Madame Grès, or Else Germaine Émilie Krebs
Born in 1903, Germaine Émilie Krebs wanted to be a sculptress. However, her parents did not allow her to pursue this career. So, she quickly switched to fashion, where she could apply her sculpting skills. In 1932, she opened her haute couture house, La Maison Alix, along with her business partner, Juliette Barton. During the decade when the fashion house was operating, Madame Grès found her signature style. She developed the drapery technique, which became her trademark.
It was exactly the drapery artistry and the fact that she sewed the gowns directly onto the models that made her famous. A contemporary of Coco Chanel, Elsa Schiaparelli, and Madeleine Vionnet, Madame Grès became an haute couturier of equal fame and glory.
Even though she was forced to close her fashion house during World War II, she did not stop creating beautiful garments. As soon as the war was over, she reopened her fashion house, under her signature name. Madame Grès retired only in the late 1980s, and soon after that the fashion house closed once and for all.

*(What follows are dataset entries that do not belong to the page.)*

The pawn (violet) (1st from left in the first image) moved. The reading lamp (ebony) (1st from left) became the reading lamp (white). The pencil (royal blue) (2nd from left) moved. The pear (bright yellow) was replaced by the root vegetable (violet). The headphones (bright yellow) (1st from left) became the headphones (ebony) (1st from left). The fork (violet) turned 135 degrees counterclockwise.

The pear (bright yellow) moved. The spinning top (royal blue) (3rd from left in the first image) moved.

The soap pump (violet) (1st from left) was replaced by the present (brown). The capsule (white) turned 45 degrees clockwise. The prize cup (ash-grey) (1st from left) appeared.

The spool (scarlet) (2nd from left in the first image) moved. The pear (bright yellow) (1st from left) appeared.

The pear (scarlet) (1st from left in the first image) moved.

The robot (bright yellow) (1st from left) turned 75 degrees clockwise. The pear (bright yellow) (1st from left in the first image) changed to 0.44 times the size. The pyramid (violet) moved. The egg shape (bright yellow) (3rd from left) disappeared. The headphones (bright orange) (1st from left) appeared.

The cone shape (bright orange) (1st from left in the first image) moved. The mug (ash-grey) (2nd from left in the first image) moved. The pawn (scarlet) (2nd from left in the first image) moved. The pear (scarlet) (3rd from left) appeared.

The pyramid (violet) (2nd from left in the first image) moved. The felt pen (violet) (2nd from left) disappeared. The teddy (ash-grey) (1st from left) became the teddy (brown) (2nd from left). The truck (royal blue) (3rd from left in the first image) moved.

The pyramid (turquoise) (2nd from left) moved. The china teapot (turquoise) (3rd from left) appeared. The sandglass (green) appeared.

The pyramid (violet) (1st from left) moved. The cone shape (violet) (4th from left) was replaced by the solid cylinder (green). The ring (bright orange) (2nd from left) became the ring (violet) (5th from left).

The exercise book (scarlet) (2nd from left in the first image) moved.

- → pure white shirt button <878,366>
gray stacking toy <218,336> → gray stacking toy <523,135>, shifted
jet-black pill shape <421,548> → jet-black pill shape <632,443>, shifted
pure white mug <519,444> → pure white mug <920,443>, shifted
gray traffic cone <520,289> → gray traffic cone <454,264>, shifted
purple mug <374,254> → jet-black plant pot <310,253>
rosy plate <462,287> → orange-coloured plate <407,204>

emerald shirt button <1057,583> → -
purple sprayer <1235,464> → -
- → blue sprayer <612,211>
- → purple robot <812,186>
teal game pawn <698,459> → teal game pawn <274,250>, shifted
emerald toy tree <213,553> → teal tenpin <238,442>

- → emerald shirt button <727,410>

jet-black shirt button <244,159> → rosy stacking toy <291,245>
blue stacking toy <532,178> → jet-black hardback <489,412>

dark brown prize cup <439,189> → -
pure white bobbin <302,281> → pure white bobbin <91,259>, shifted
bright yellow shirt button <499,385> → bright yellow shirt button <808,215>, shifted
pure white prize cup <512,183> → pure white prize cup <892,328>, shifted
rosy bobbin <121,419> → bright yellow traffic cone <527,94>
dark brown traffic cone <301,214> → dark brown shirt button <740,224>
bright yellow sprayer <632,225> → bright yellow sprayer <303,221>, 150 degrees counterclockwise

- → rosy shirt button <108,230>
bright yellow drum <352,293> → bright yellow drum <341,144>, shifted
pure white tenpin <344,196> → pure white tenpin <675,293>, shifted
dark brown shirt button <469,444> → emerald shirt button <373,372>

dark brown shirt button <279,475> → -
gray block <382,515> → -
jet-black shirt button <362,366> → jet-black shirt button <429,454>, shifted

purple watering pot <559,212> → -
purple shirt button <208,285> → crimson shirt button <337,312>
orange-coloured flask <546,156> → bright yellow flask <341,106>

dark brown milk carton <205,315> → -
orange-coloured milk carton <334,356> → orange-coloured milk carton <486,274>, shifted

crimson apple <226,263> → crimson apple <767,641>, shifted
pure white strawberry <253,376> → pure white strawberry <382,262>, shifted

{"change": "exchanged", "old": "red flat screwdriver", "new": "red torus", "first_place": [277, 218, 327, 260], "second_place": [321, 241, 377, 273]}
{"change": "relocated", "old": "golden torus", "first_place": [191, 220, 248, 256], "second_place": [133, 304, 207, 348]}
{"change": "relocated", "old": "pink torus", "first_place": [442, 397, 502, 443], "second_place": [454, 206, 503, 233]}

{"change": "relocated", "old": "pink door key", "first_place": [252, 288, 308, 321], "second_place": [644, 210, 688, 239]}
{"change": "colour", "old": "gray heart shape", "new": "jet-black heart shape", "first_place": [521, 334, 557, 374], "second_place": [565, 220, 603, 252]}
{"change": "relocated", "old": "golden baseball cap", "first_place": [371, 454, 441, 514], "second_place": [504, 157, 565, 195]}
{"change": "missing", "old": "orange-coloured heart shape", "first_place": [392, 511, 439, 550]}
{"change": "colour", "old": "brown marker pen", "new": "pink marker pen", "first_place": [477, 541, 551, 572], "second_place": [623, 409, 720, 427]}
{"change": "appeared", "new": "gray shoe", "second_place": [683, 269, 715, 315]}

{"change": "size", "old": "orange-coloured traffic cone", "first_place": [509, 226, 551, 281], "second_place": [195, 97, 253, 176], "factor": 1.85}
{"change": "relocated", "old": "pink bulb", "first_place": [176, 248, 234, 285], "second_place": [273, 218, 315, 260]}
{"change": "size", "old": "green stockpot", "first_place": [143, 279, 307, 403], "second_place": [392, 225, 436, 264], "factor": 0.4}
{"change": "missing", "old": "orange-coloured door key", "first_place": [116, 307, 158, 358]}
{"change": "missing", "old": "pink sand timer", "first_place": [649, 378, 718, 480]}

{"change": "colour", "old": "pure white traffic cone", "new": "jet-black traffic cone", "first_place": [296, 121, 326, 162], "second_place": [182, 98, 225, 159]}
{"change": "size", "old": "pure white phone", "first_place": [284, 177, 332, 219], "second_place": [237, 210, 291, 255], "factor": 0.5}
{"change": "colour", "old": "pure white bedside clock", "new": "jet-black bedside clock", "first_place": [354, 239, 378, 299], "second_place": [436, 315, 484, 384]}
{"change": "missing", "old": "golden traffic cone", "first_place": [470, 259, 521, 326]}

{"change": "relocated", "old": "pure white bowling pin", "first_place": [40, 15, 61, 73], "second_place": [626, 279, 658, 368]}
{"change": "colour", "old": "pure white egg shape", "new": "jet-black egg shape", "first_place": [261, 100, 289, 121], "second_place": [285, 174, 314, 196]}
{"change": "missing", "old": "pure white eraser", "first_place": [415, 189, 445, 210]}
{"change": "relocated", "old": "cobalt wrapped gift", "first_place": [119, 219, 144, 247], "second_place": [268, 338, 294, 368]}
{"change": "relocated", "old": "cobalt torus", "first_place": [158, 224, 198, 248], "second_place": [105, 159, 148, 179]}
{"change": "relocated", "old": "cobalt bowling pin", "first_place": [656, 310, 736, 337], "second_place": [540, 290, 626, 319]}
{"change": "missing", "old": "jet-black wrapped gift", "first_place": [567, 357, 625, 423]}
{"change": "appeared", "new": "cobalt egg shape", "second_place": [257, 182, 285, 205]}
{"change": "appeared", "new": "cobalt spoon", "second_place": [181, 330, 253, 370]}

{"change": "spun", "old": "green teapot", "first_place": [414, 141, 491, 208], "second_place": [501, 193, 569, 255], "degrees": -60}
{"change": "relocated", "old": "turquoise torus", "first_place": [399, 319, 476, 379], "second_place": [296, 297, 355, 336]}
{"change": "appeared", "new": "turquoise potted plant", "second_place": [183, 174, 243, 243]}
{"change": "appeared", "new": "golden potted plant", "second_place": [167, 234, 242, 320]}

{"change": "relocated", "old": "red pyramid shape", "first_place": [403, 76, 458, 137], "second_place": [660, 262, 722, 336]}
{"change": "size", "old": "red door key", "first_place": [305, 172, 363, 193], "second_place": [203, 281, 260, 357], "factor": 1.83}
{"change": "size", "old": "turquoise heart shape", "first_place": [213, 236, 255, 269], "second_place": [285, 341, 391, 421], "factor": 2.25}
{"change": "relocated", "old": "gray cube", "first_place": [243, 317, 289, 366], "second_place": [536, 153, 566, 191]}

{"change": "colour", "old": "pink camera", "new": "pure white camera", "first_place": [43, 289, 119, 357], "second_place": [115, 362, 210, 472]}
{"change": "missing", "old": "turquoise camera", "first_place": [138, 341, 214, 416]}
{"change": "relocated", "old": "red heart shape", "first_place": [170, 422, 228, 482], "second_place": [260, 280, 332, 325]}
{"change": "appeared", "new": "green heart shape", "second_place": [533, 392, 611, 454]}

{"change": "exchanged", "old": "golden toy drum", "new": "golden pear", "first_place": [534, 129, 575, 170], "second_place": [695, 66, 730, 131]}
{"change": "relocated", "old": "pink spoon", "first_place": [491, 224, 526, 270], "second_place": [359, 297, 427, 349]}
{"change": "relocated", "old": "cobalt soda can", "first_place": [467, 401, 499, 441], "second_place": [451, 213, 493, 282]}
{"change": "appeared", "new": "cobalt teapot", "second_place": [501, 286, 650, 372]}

Madame Grès, The Art of Draping
The Art of Draping displays a carefully curated study of the designer’s day and evening gowns, as well as various ensembles and cocktail dresses, exhibited as if they were on a theatre stage. The exhibition also shows never-before-seen portraits of Madame Grès by the photographer Horst P. Horst, as well as vintage prints by Fondation Azzedine Alaïa.